----- Material for the task

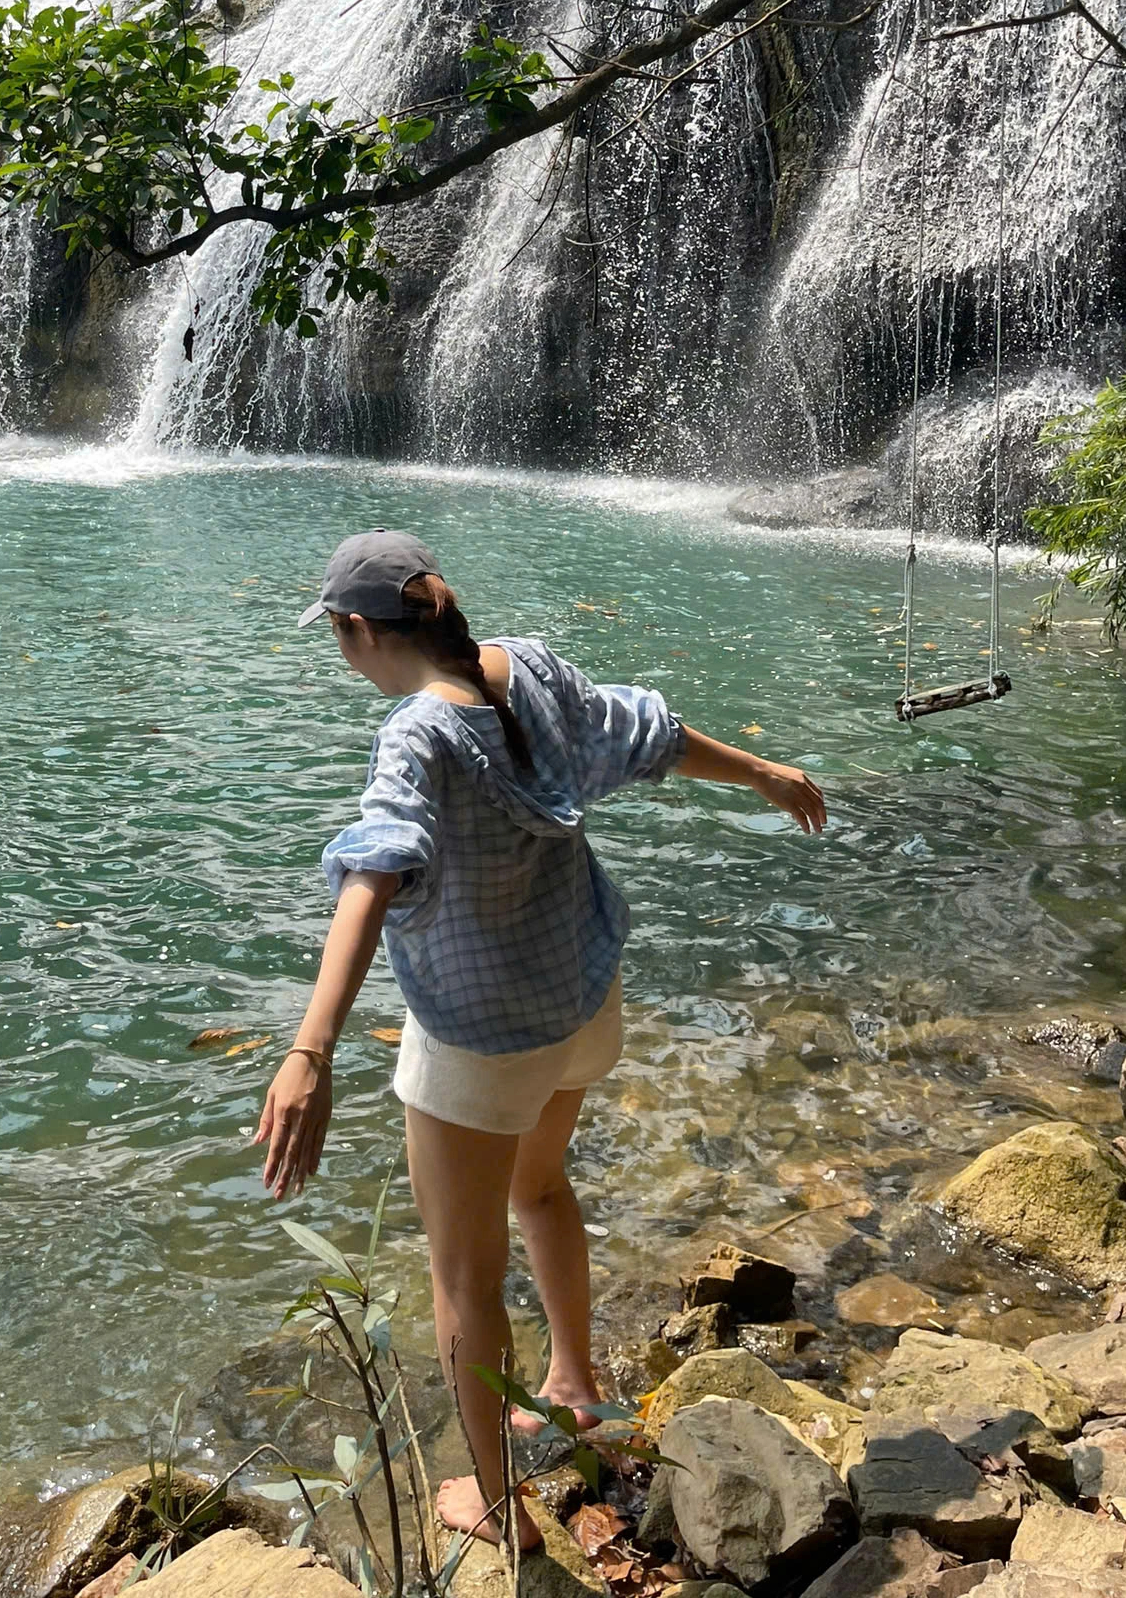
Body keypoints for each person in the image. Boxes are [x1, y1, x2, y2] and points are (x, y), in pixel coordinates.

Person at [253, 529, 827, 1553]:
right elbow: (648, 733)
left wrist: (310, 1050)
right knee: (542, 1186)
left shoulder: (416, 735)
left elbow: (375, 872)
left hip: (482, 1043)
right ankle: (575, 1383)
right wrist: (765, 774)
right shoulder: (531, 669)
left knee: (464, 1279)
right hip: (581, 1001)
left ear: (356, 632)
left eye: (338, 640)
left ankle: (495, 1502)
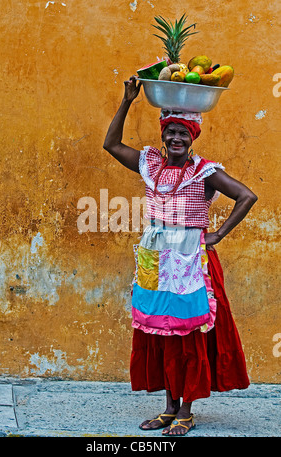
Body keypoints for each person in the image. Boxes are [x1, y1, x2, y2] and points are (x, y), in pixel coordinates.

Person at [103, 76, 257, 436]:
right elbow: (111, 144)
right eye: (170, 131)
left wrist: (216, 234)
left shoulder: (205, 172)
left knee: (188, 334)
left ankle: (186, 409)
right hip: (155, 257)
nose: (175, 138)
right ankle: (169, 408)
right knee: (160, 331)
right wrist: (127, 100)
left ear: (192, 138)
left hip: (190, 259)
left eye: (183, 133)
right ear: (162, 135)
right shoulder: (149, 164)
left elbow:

----------

Directions for this task: Starting at the line above that holds "left elbow: (375, 872)", repeat every line exactly down to and including the line that holds "nose: (175, 138)", then stop. Do not carry over any pictures.

Answer box:
left elbow: (375, 872)
left hip: (482, 1043)
right ankle: (575, 1383)
right wrist: (765, 774)
right shoulder: (531, 669)
left knee: (464, 1279)
right hip: (581, 1001)
left ear: (356, 632)
left eye: (338, 640)
left ankle: (495, 1502)
Body keypoints for each person in the image. Boxes are [x1, y1, x2, y2] and points are (x, y), in pixel coordinates.

Person at [103, 76, 257, 436]:
right elbow: (111, 144)
right eye: (170, 131)
left wrist: (216, 234)
left shoulder: (205, 172)
left knee: (188, 334)
left ankle: (186, 409)
right hip: (155, 257)
nose: (175, 138)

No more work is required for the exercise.